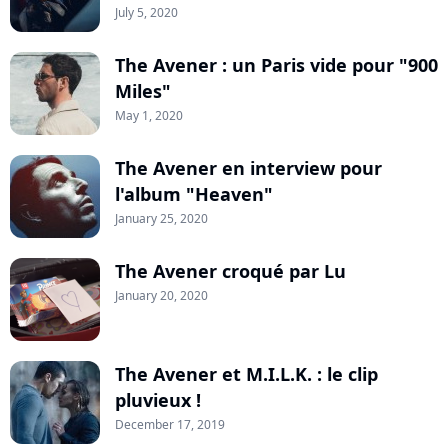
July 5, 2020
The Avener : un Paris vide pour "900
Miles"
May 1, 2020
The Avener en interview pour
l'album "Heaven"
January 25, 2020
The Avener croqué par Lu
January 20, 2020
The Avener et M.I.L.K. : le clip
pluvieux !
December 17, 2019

════════════════

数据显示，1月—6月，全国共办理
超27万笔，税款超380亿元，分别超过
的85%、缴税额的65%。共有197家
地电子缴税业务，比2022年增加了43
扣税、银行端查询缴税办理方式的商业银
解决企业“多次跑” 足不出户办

════════════════

**Task instructions**
Return the lines of the items word for word, starting at the line that contains "July 5, 2020" and ending at the line that contains "December 17, 2019", with both of those lines included.

**Solution for this problem**
July 5, 2020
The Avener : un Paris vide pour "900
Miles"
May 1, 2020
The Avener en interview pour
l'album "Heaven"
January 25, 2020
The Avener croqué par Lu
January 20, 2020
The Avener et M.I.L.K. : le clip
pluvieux !
December 17, 2019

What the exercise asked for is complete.